■ What to work on: Swap every occurrence of "bottom up" in the data below for "bottom-up" and reproduce the data with nothing else altered. Leave the pictures out of your version.

■ Data excerpted from a collection:
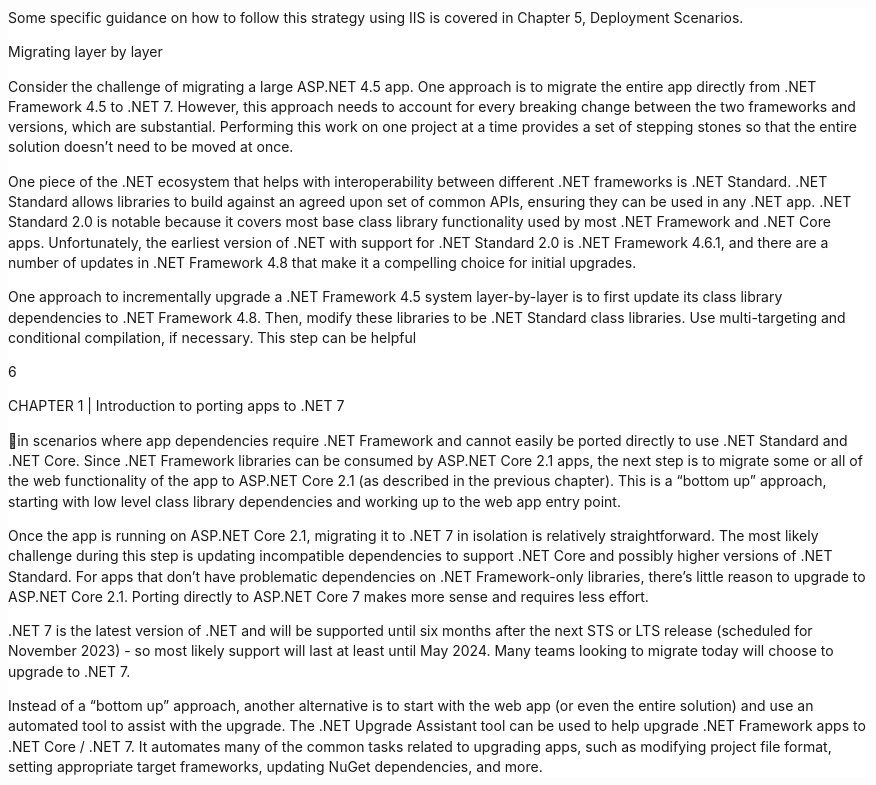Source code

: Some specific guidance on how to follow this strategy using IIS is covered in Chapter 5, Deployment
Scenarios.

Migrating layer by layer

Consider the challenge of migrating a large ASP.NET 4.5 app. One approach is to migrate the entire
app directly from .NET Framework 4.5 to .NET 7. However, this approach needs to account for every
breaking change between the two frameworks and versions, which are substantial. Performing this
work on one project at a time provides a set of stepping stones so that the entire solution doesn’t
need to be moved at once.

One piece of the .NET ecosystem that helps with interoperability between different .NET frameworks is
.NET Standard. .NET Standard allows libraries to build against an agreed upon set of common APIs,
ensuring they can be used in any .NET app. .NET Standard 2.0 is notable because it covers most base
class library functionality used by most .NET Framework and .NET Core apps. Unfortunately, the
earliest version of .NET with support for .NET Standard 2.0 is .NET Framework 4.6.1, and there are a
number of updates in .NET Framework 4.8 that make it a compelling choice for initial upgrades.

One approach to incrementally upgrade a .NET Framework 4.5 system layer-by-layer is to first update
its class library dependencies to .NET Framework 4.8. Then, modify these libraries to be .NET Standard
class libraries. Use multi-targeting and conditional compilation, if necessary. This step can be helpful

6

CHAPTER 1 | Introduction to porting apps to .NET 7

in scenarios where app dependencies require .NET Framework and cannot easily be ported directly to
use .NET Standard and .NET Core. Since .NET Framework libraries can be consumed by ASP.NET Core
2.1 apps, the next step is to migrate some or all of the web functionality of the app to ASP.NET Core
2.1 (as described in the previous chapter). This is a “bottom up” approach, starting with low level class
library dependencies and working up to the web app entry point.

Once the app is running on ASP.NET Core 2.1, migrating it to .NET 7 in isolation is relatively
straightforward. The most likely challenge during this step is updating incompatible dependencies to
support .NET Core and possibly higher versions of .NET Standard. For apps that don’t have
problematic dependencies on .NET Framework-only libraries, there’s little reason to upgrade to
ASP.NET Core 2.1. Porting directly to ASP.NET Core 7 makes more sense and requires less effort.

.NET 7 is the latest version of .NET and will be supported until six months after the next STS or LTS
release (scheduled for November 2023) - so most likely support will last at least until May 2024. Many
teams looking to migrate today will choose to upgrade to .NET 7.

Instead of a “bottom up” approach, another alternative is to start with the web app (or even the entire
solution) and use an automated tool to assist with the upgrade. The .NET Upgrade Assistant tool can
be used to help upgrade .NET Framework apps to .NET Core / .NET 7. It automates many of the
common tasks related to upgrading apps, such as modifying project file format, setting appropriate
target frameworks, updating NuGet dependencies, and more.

■ Solution for this exercise:
Source code

: Some specific guidance on how to follow this strategy using IIS is covered in Chapter 5, Deployment
Scenarios.

Migrating layer by layer

Consider the challenge of migrating a large ASP.NET 4.5 app. One approach is to migrate the entire
app directly from .NET Framework 4.5 to .NET 7. However, this approach needs to account for every
breaking change between the two frameworks and versions, which are substantial. Performing this
work on one project at a time provides a set of stepping stones so that the entire solution doesn’t
need to be moved at once.

One piece of the .NET ecosystem that helps with interoperability between different .NET frameworks is
.NET Standard. .NET Standard allows libraries to build against an agreed upon set of common APIs,
ensuring they can be used in any .NET app. .NET Standard 2.0 is notable because it covers most base
class library functionality used by most .NET Framework and .NET Core apps. Unfortunately, the
earliest version of .NET with support for .NET Standard 2.0 is .NET Framework 4.6.1, and there are a
number of updates in .NET Framework 4.8 that make it a compelling choice for initial upgrades.

One approach to incrementally upgrade a .NET Framework 4.5 system layer-by-layer is to first update
its class library dependencies to .NET Framework 4.8. Then, modify these libraries to be .NET Standard
class libraries. Use multi-targeting and conditional compilation, if necessary. This step can be helpful

6

CHAPTER 1 | Introduction to porting apps to .NET 7

in scenarios where app dependencies require .NET Framework and cannot easily be ported directly to
use .NET Standard and .NET Core. Since .NET Framework libraries can be consumed by ASP.NET Core
2.1 apps, the next step is to migrate some or all of the web functionality of the app to ASP.NET Core
2.1 (as described in the previous chapter). This is a “bottom-up” approach, starting with low level class
library dependencies and working up to the web app entry point.

Once the app is running on ASP.NET Core 2.1, migrating it to .NET 7 in isolation is relatively
straightforward. The most likely challenge during this step is updating incompatible dependencies to
support .NET Core and possibly higher versions of .NET Standard. For apps that don’t have
problematic dependencies on .NET Framework-only libraries, there’s little reason to upgrade to
ASP.NET Core 2.1. Porting directly to ASP.NET Core 7 makes more sense and requires less effort.

.NET 7 is the latest version of .NET and will be supported until six months after the next STS or LTS
release (scheduled for November 2023) - so most likely support will last at least until May 2024. Many
teams looking to migrate today will choose to upgrade to .NET 7.

Instead of a “bottom-up” approach, another alternative is to start with the web app (or even the entire
solution) and use an automated tool to assist with the upgrade. The .NET Upgrade Assistant tool can
be used to help upgrade .NET Framework apps to .NET Core / .NET 7. It automates many of the
common tasks related to upgrading apps, such as modifying project file format, setting appropriate
target frameworks, updating NuGet dependencies, and more.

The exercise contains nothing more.